Your objective →
When the line containing "thumb ip: (211, 315)" appears in the data below, begin copying there and stop only after the line containing "thumb mcp: (243, 333)".

Material shown →
########
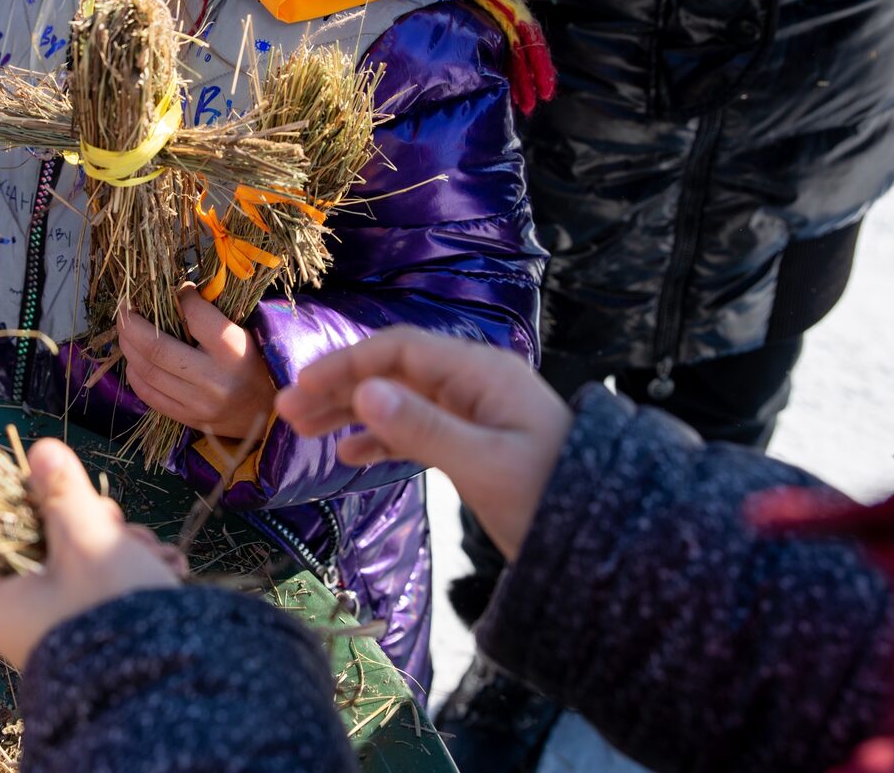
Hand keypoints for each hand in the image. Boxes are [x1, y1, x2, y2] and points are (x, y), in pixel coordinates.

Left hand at [0, 438, 182, 669]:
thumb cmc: (111, 609)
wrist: (169, 686)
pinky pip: (102, 588)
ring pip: (79, 561)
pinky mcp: (93, 634)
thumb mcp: (85, 538)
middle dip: (86, 521)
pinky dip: (131, 571)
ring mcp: (58, 629)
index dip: (16, 502)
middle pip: (40, 544)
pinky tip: (164, 567)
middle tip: (116, 522)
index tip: (50, 484)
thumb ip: (61, 491)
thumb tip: (40, 449)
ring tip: (151, 551)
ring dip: (118, 544)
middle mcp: (21, 619)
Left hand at [116, 288, 276, 440]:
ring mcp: (197, 403)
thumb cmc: (253, 364)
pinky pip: (148, 394)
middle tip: (124, 309)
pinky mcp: (187, 418)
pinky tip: (134, 358)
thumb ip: (211, 315)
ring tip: (125, 330)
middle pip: (156, 348)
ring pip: (146, 371)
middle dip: (131, 324)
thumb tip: (174, 291)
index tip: (173, 290)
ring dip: (128, 347)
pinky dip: (134, 372)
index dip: (178, 297)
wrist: (267, 414)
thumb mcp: (243, 333)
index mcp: (233, 351)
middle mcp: (213, 379)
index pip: (194, 316)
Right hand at [275, 328, 572, 559]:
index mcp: (480, 373)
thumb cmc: (548, 498)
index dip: (345, 365)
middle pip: (394, 371)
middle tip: (286, 412)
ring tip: (304, 432)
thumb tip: (363, 392)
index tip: (299, 389)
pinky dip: (381, 438)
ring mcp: (476, 411)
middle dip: (340, 388)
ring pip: (400, 400)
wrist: (606, 543)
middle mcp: (475, 383)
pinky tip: (349, 455)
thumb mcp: (483, 465)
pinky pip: (418, 428)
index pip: (398, 351)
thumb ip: (422, 428)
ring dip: (352, 412)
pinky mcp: (476, 441)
########
Task solution →
thumb ip: (211, 315)
ring tip: (125, 330)
middle pip: (156, 348)
ring pip: (146, 371)
middle dip: (131, 324)
thumb tip: (174, 291)
index tip: (173, 290)
ring dip: (128, 347)
pinky dip: (134, 372)
index dip: (178, 297)
wrist: (267, 414)
thumb mcp: (243, 333)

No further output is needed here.